Is becoming a psychologist the best choice for you? Before you decide, spend some time seriously considering your goals and interests. Of course, looking at statistics can never offer a full view of the many aspects of a job. If you are considering psychology as a career, spend some time carefully researching your options in order to determine if this field is a good fit for your personality, needs and long-term goals.

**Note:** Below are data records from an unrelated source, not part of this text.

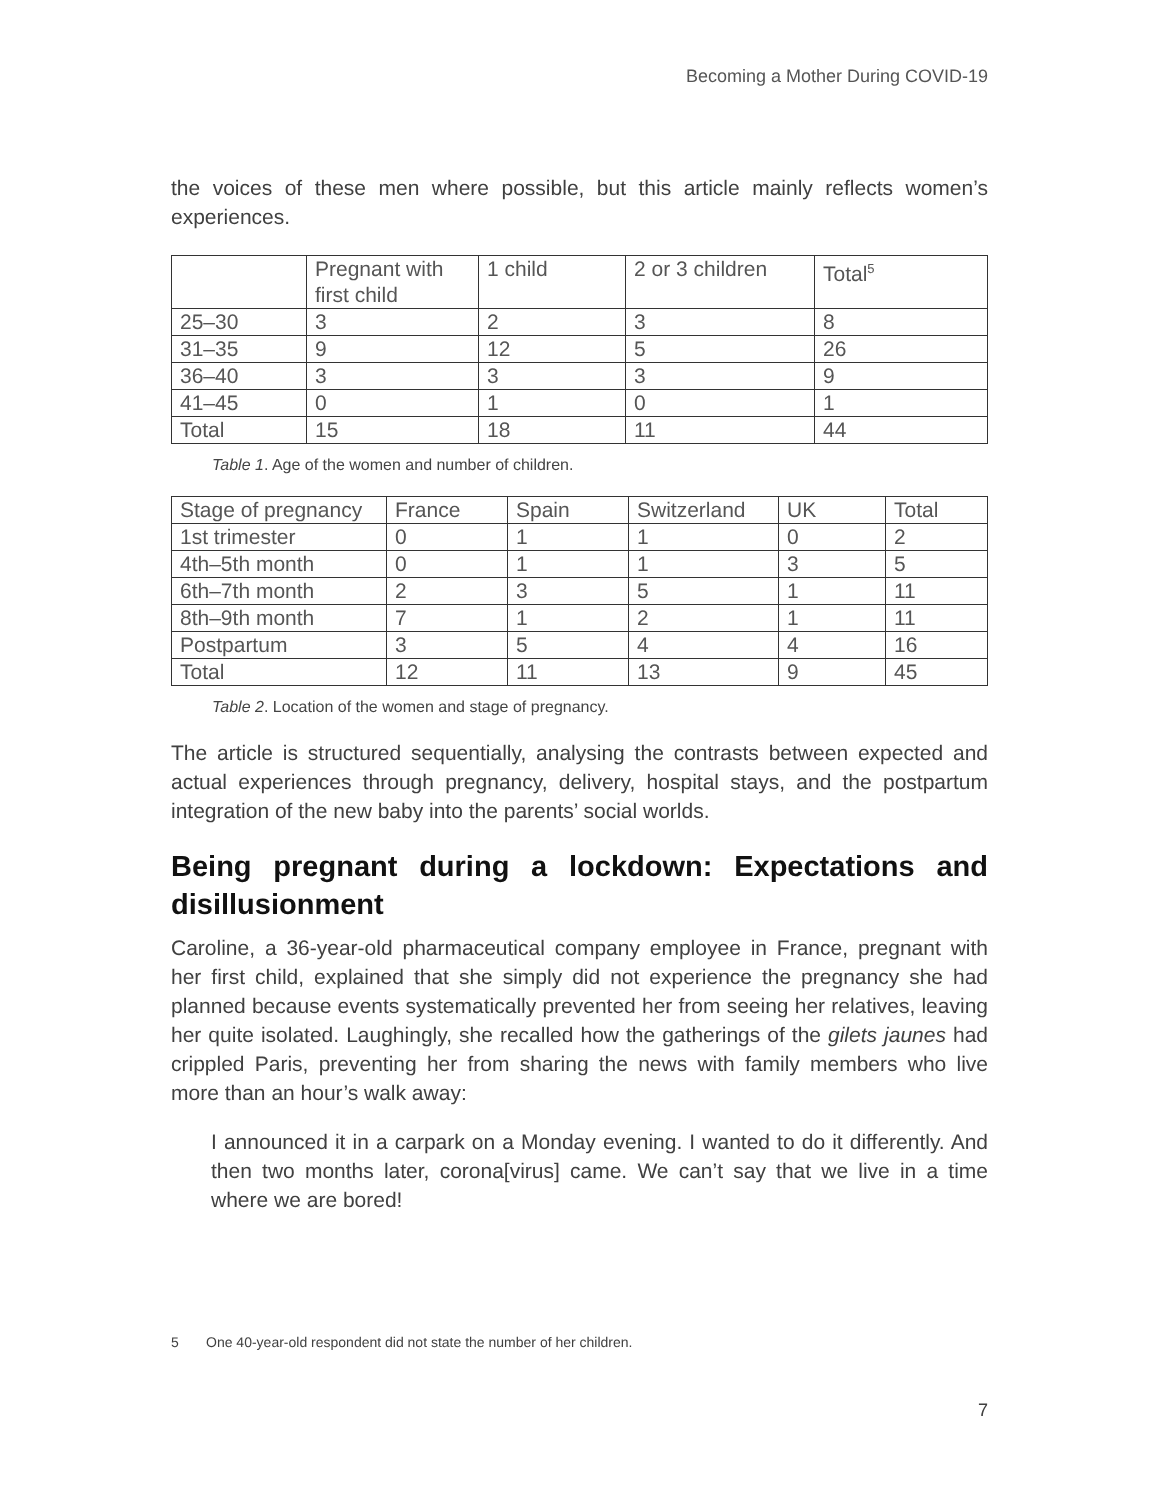Becoming a Mother During COVID-19
the voices of these men where possible, but this article mainly reflects women’s experiences.
| | Pregnant with first child | 1 child | 2 or 3 children | Total<sup>5</sup> |
| 25–30 | 3 | 2 | 3 | 8 |
| 31–35 | 9 | 12 | 5 | 26 |
| 36–40 | 3 | 3 | 3 | 9 |
| 41–45 | 0 | 1 | 0 | 1 |
| Total | 15 | 18 | 11 | 44 |
Table 1. Age of the women and number of children.
| Stage of pregnancy | France | Spain | Switzerland | UK | Total |
| 1st trimester | 0 | 1 | 1 | 0 | 2 |
| 4th–5th month | 0 | 1 | 1 | 3 | 5 |
| 6th–7th month | 2 | 3 | 5 | 1 | 11 |
| 8th–9th month | 7 | 1 | 2 | 1 | 11 |
| Postpartum | 3 | 5 | 4 | 4 | 16 |
| Total | 12 | 11 | 13 | 9 | 45 |
Table 2. Location of the women and stage of pregnancy.
The article is structured sequentially, analysing the contrasts between expected and actual experiences through pregnancy, delivery, hospital stays, and the postpartum integration of the new baby into the parents’ social worlds.
Being pregnant during a lockdown: Expectations and disillusionment
Caroline, a 36-year-old pharmaceutical company employee in France, pregnant with her first child, explained that she simply did not experience the pregnancy she had planned because events systematically prevented her from seeing her relatives, leaving her quite isolated. Laughingly, she recalled how the gatherings of the gilets jaunes had crippled Paris, preventing her from sharing the news with family members who live more than an hour’s walk away:
I announced it in a carpark on a Monday evening. I wanted to do it differently. And then two months later, corona[virus] came. We can’t say that we live in a time where we are bored!
5 One 40-year-old respondent did not state the number of her children.
7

Don't let a single factor, such as projected salary, guide your decision-making process. Instead, look at each career as a whole including the educational and licensing requirements, job outlook, work settings and typical job duties. Take this 10-question quiz to learn more about the psychology careers that are best matched to your interests and personality: The Psychology Career Quiz

Throughout psychology's relatively brief history, there have been many famous psychologists who have left their mark both on psychology and on the world at large. While some of these individuals do not necessarily fit today's definition of a 'psychologist', a term which indicates a doctoral-level degree in psychology, their influence on psychology is without question. Learn more by browsing through this list of some of the most famous thinkers in psychology history.

If you are looking for a trained and experienced psychologist, there are a few different ways to accomplish this. First, you can contact your family physician or local hospital and ask for a referral. This method can be a highly effective way of finding good psychologists in your community. A second approach is to ask trusted friends for family members who they would recommend.

Another option is to utilize the online search tool maintained by the American Psychological Association to uncover a listing of psychologists in your area. Once you have narrowed down your list, book consultations with your top picks. By meeting with each individual and talking about your options, you will have a much better idea of which psychologist is right for your needs.